Imagine this: You are at a highway rest stop grabbing a sandwich from Roy Rogers before getting back on the road. You throw on a couple of tomato slices from the toppings bar, skip the lettuce, and move on to the condiments. You pass up mustard and mayo, which brings you to a choice: ketchup or BBQ sauce? Now, these two are not all that different—both are tomato-based, either would probably go well with your roast beef sandwich. Not a big deal, really—you would probably choose in a second or two and then move on to enjoying your sandwich. Easy. Not so for Daniel Smith, author of Monkey Mind: A Memoir of Anxiety. For Smith, the scenario detailed above led to one of the most intensely anxious moments of his life.
Monkey Mind is the story of Daniel Smith’s life as he remembers it—through the lens of his serious, occasionally debilitating, anxiety disorder. The memoir reads like a journal mixed with a psychiatrist’s notebook mixed with stories swapped with friends over a few beers, all peppered with touches from a psychology textbook. Smith effortlessly blends factual information about his disorder with episodes from his own life. His tone conveys the gravity of his suffering, but with a sense of irony and self-deprecation that keeps the text feeling lighthearted. Throughout, he acknowledges the ridiculousness of his various nervous episodes, including the aforementioned “Roy Rogers Problem,” in a way that makes it OK to laugh at his struggles. The reader gets the sense that he is laughing, too, looking back, and that the writing of the book was probably healing for him in many ways. Two of my favorite lines from the book are the last couple, in which, referencing his sense of impending doom and tendency to overanalyze things to death, he says, “I was alone, the dogged architect of my own humdrum degradations. What a fool.”

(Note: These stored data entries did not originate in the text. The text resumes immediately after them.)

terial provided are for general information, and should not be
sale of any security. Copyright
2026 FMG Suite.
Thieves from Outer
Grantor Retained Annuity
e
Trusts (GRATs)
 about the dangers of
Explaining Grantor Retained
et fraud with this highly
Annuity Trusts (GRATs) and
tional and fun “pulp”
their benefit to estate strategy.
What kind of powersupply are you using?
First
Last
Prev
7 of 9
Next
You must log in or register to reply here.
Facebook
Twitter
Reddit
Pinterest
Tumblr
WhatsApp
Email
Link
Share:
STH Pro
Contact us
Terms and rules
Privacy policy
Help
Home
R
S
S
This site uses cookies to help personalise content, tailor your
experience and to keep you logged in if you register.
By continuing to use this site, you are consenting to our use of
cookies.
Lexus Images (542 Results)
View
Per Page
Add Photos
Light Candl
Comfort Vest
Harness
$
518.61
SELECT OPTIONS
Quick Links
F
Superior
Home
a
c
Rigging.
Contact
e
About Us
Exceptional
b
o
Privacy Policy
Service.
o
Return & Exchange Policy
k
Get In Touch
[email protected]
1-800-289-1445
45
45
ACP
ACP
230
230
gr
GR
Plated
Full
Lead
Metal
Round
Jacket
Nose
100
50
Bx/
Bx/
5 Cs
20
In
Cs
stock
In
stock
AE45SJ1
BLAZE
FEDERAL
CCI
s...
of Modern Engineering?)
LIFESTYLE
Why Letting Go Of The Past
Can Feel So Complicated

I found the memoir to be humorous, informative, and very relatable. Though certainly not to the degree of Smith’s affliction, I have had my share of anxiety. I have become dizzy and panicked at the prospect of dialing the number for a phone interview. I have hyperventilated walking past a place on my college campus I associated with a traumatic memory. I have worried that the tone of an e-mail I sent at work would be misconstrued and lead to a complaint with my boss that would lead to me being fired and shamed and unemployed and homeless and ruined. His “crazy, fatalistic” trains of thought could have come straight from my own monkey mind. He was speaking to my experiences, too, and mocking them a little, which was helpful to me, in a way. He expresses so well that the anxiety sufferer, somewhere deep down, knows that the object of their obsessing is not world-ending serious stuff. But in the moment, it is.

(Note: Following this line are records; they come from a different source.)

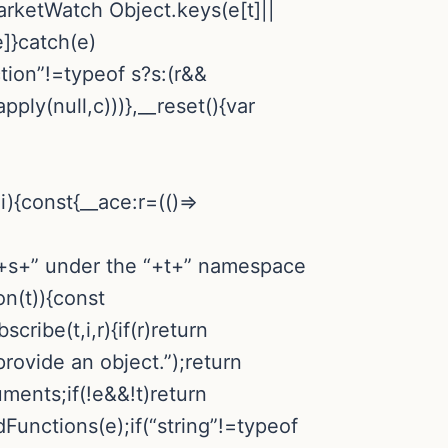
 MarketWatch
Object.keys(e[t]||
e]}catch(e)
ction”!=typeof s?s:(r&&
ply(null,c)))},__reset(){var
){const{__ace:r=(()=>
n “+s+” under the “+t+” namespace
on(t)){const
cribe(t,i,r){if(r)return
provide an object.”);return
ments;if(!e&&!t)return
Functions(e);if(“string”!=typeof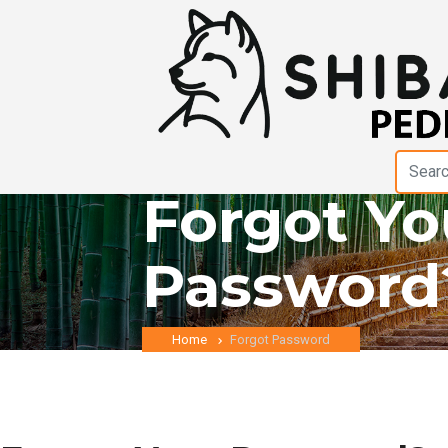
Forgot Yo
Password
Home
Forgot Password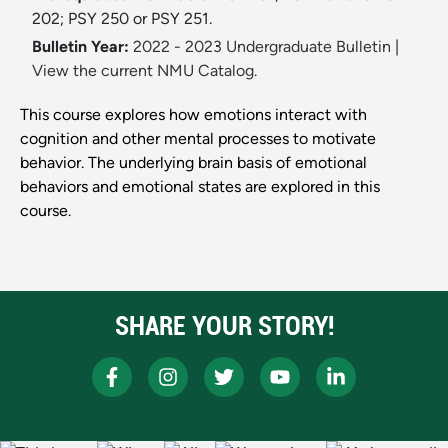
202; PSY 250 or PSY 251.
Bulletin Year:
2022 - 2023 Undergraduate Bulletin
|
View the current NMU Catalog.
This course explores how emotions interact with
cognition and other mental processes to motivate
behavior. The underlying brain basis of emotional
behaviors and emotional states are explored in this
course.
SHARE YOUR STORY!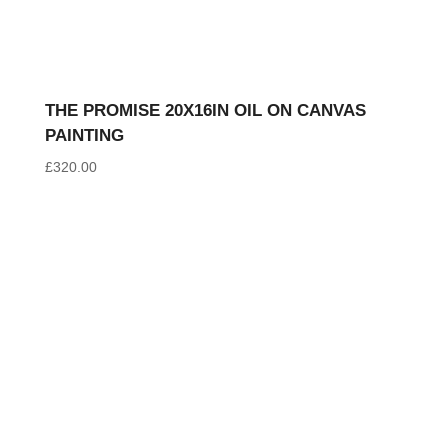
THE PROMISE 20X16IN OIL ON CANVAS
PAINTING
£
320.00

Monkey Mind has a wonderful mixture of scenes and anecdotes; there are laugh-out-loud funny moments (like when Smith discovers that feminine pads are an excellent underarm sweat trap), moments right out of a rom-com (after an oh-so-satisfying make-up kiss with his ex, she pulls away and asks, “Are you still nuts?”), moments that will make you cry (when sixteen-year-old Smith breaks down telling his mother about a traumatic sexual experience), and moments of hard-fought triumph. This novel is for the anxiety sufferer looking for kinship and levity, for loved ones of the afflicted who are looking to understand, for the psychology buff, and for anyone who loves the irony, humor, and wit of David Sedaris.